Será que Lady In Satin é apenas um retrato voyeurista de uma artista em declínio ou um pedaço visceral da alma exposta de uma das mais talentosas cantoras de jazz? Admitindo qualquer uma dessas hipóteses, o fato é que o vigor das gravações da “Lady Day” para a Verve, em 1930, já ia de longe sendo substituído pela amargura de uma cantora lutando contra o sério vício em heroína. Holiday estava agora mais para uma senhora de 70 anos do que para uma estrela de 40 tentando aos poucos retomar a carreira, e o arranjador Ray Ellis não estava, a princípio, nada satisfeito com sua voz cheia de falhas.

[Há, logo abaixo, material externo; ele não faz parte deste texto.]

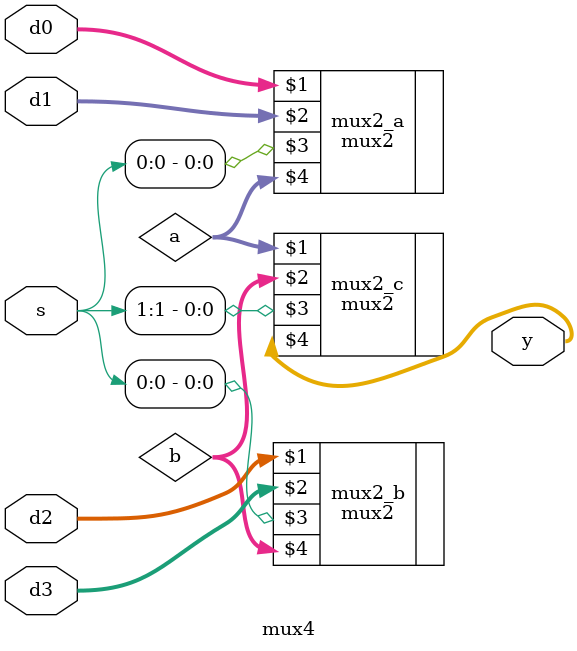
<source format=sv>
module mux4 #(parameter WIDTH = 8)
				(input logic [WIDTH-1:0] d0,d1,d2,d3,
				 input logic [1:0] s,
				 output logic [WIDTH-1:0] y);
		logic [WIDTH-1:0] a,b;
		mux2 #(WIDTH) mux2_a(d0,d1,s[0],a);
		mux2 #(WIDTH) mux2_b(d2,d3,s[0],b);
		mux2 #(WIDTH) mux2_c(a,b,s[1],y);
endmodule
</source>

No entanto, ao desnudar standards como “You Don’t Know What Love Is” e “Glad To Be Unhappy” até sobrar apenas a emoção, Holiday canaliza seu orgulho junkie para os blues mais sinceros já gravados. São canções-guia, diferentes de tudo que o jazz já havia cantado antes: o amor é pintado como loucura, desespero, resignação, com uma brutal honestidade. Não é surpresa que este seja o disco favorito de Holiday e tenha se tornado o testamento e o desejo final de um mito.

Os arranjos de cordas “acetinados” de Ellis parecem querer expor as cicatrizes da voz de Holiday, mas, na verdade, acentuam sua habilidade singular para colocar swing em qualquer acompanhamento, mesmo os mais cafonas. Quando ela estica as sílabas até um suspiro de reprovação em “I’m A Fool To Want You”, é como se estivesse perdida nas suas próprias frequências do blues. Há algo de fascinantemente terrível neste álbum, tão hipnótico e angustiante como assistir a um viciado se drogando. Mas sem Lady In Satin não existiriam, nas décadas seguintes, divas como Nina Simone ou Janis Joplin, dispostas a abrir seu coração sem concessões.